The report is especially timely as the congressional “super committee” meets on budget and tax issues. Verizon has put the “Reverse Morris Trust” tax loophole to extensive use, avoiding $1.5 billion in taxes on the sale of its landlines and other assets, CWA Senior Director George Kohl said.

“Verizon doesn’t use its tax avoidance gains to keep up its copper network or extend its fiber optic technology to cities like Boston, Baltimore, Buffalo or other communities, or create quality jobs. It isn’t negotiating a fair contract with the workers who have made this company so successful,” Kohl said. “Instead, it is demanding nearly $1 billion in givebacks and making sure that its top executives stay in the top 1 percent of American earners. That’s why we say ‘the 99 percent’ are picking up Verizon’s tax tab.”
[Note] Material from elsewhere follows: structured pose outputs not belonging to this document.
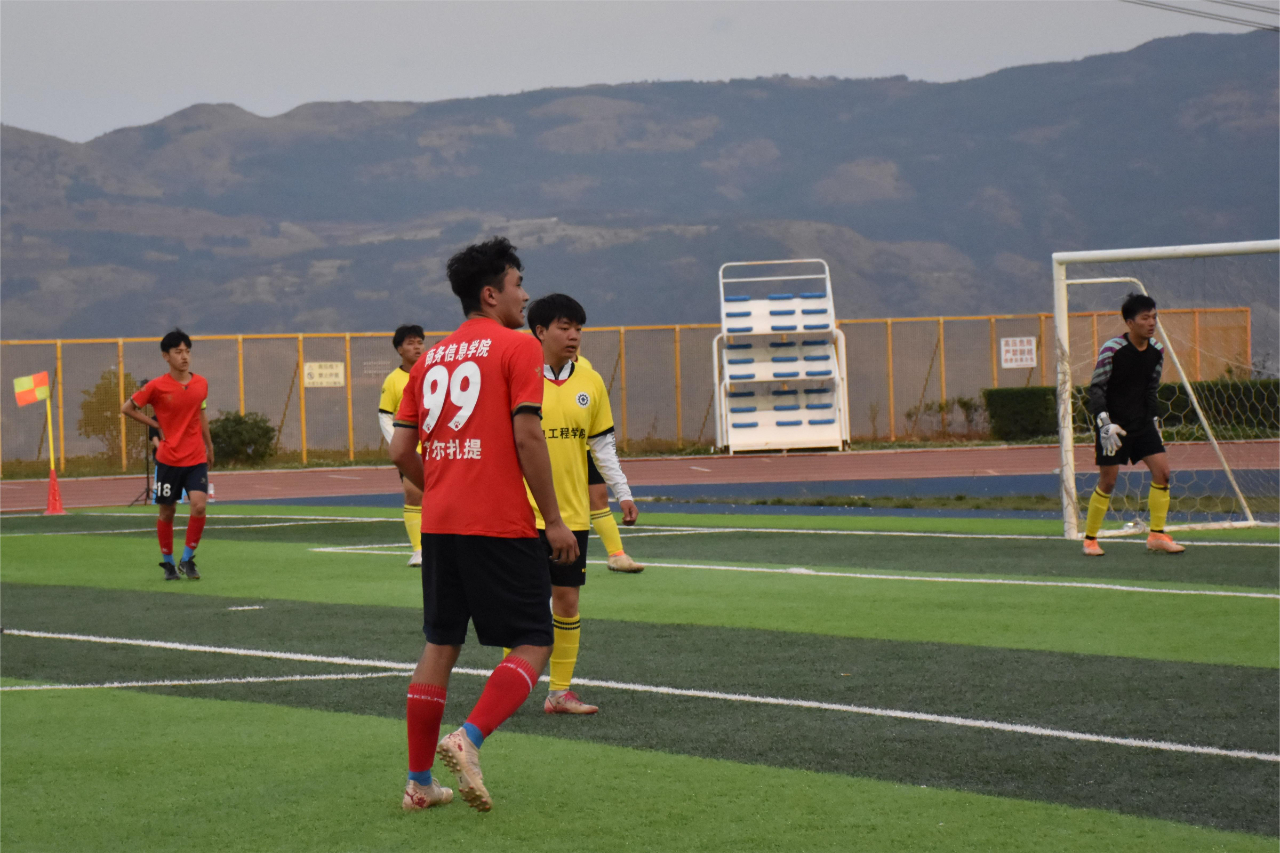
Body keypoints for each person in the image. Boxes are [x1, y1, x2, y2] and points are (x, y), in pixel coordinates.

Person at [390, 237, 579, 813]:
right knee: (536, 639)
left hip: (440, 524)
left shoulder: (429, 360)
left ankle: (419, 784)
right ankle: (467, 738)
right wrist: (554, 520)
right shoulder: (518, 347)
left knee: (440, 643)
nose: (525, 295)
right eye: (518, 284)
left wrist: (441, 487)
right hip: (496, 522)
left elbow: (400, 450)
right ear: (491, 293)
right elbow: (528, 436)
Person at [520, 294, 641, 716]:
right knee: (521, 606)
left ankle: (559, 693)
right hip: (520, 514)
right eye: (564, 327)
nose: (574, 335)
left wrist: (623, 491)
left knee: (567, 601)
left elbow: (602, 446)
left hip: (570, 515)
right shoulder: (518, 377)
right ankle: (510, 689)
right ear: (540, 331)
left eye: (578, 328)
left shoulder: (591, 381)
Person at [1082, 293, 1185, 556]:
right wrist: (1104, 424)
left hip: (1142, 423)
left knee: (1163, 473)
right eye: (1145, 318)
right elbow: (1097, 388)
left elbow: (1151, 389)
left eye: (1154, 317)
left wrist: (1154, 420)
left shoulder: (1157, 350)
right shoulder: (1112, 349)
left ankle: (1157, 535)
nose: (1151, 323)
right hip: (1113, 426)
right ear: (1130, 323)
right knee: (1108, 482)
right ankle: (1090, 540)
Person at [122, 329, 214, 580]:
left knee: (199, 506)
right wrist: (154, 424)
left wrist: (209, 445)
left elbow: (201, 414)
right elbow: (127, 408)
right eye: (178, 352)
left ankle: (187, 560)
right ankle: (169, 563)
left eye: (187, 351)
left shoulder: (201, 383)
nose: (184, 357)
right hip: (169, 460)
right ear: (166, 356)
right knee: (167, 512)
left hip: (195, 457)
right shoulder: (156, 386)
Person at [575, 355, 645, 573]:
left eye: (577, 334)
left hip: (586, 448)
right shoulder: (535, 365)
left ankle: (616, 554)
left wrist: (623, 494)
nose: (573, 338)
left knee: (599, 498)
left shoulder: (586, 366)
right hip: (554, 450)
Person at [379, 324, 427, 567]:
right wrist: (399, 444)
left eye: (419, 342)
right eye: (410, 343)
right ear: (399, 349)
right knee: (414, 493)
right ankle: (419, 550)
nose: (417, 347)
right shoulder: (393, 380)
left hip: (437, 447)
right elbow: (385, 415)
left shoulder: (433, 373)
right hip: (411, 449)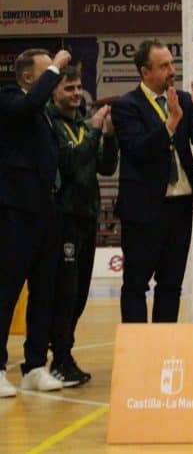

CTJ recently identified Verizon as one of the nation’s top tax avoidance offenders, manipulating state revenue rules, seeking economic development subsidies, and structuring its business and tax affairs to produce a negative federal income tax rate. Further, Verizon has received state and local tax subsidies in at least 13 states.

CTJ Director Robert McIntyre, the report’s lead author, said the billions of dollars that companies like Verizon receive are “wasted dollars that could have gone to protect Medicare, create jobs and cut the deficit. Too many corporations are gaming the system at the expense of the rest of us.”

Philip Mattera, research director of Good Jobs First and also a report author, said Verizon and other tax dodgers “aren’t using these tax givebacks to create good jobs or invest in their companies in ways that would improve our communities. Ordinary Americans are struggling to pay their own taxes and are picking up the tab for these corporations as well. It’s a system out of control.”